● GIVEN TASK: Put the lines below into a Markdown table with two columns, No. and Line, giving each line its own numbered row and skipping blank lines. Leave the pictures out of your answer.

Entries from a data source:
- - -

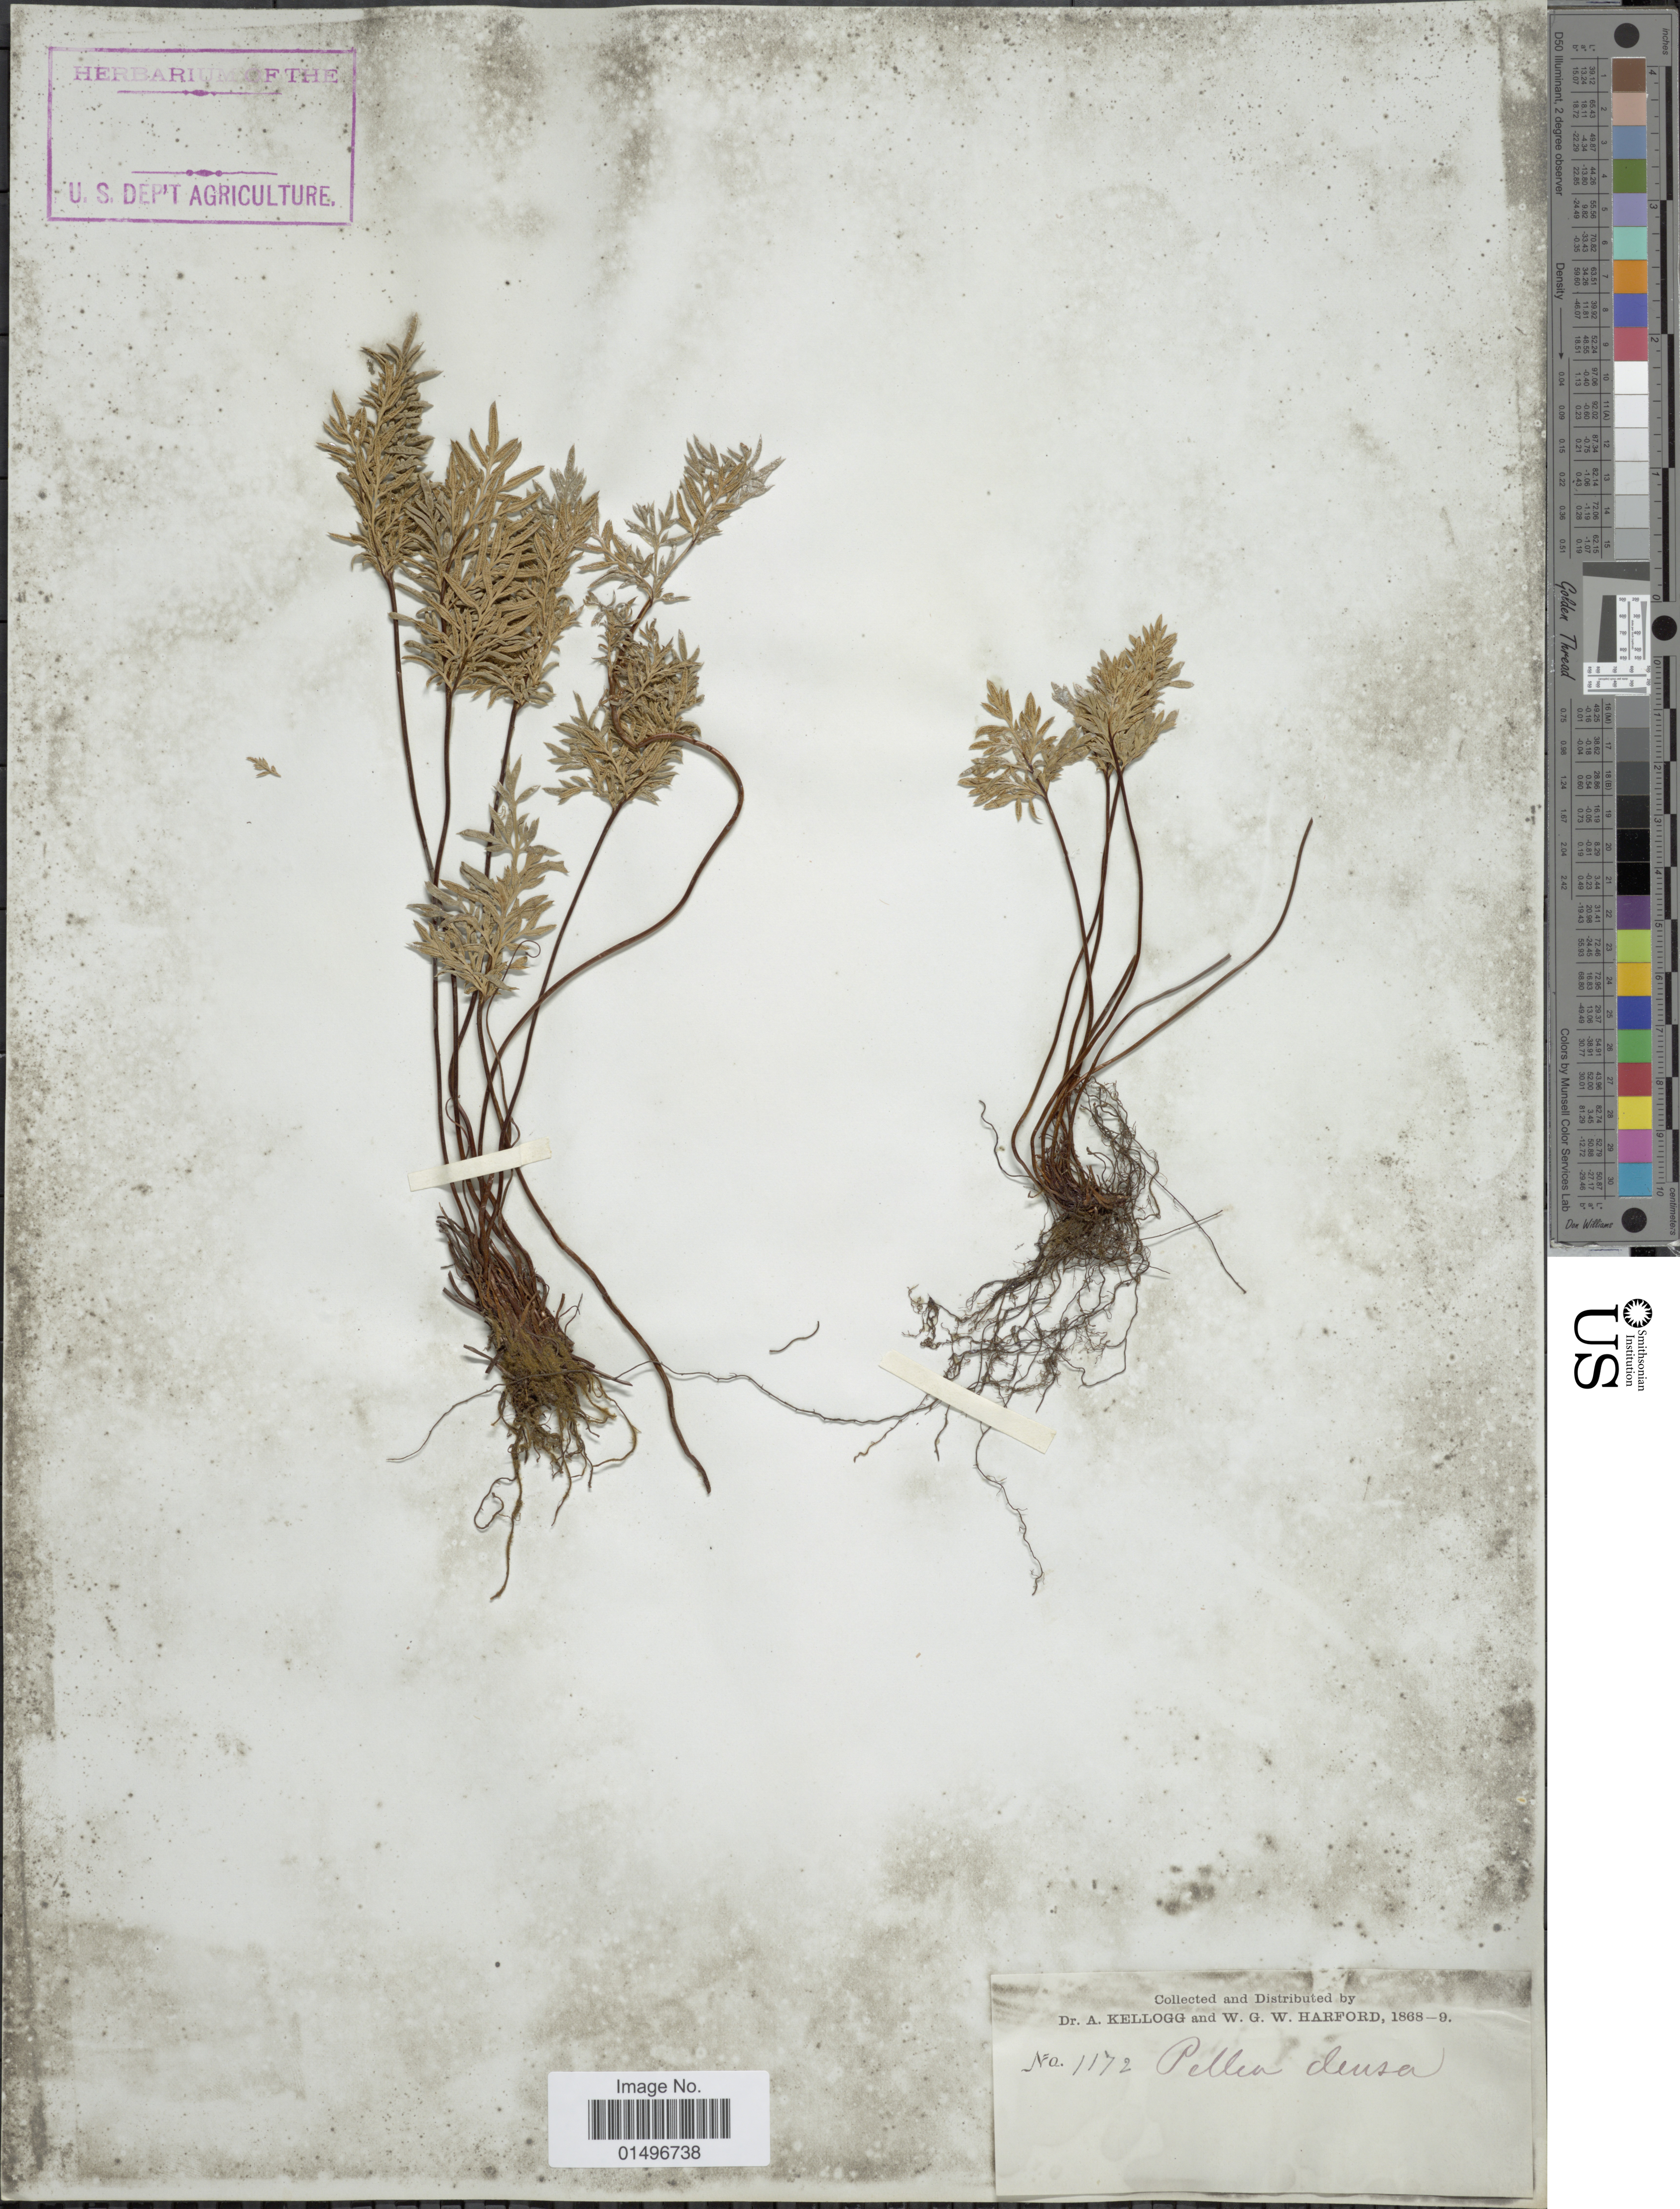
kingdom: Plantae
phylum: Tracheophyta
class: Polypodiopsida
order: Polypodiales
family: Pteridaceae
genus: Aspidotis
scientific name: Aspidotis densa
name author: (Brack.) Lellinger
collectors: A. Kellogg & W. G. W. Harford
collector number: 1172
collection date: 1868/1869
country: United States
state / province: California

- - -

● EXERCISE OUTPUT:
| No. | Line |
|---|---|
| 1 | kingdom: Plantae |
| 2 | phylum: Tracheophyta |
| 3 | class: Polypodiopsida |
| 4 | order: Polypodiales |
| 5 | family: Pteridaceae |
| 6 | genus: Aspidotis |
| 7 | scientific name: Aspidotis densa |
| 8 | name author: (Brack.) Lellinger |
| 9 | collectors: A. Kellogg & W. G. W. Harford |
| 10 | collector number: 1172 |
| 11 | collection date: 1868/1869 |
| 12 | country: United States |
| 13 | state / province: California |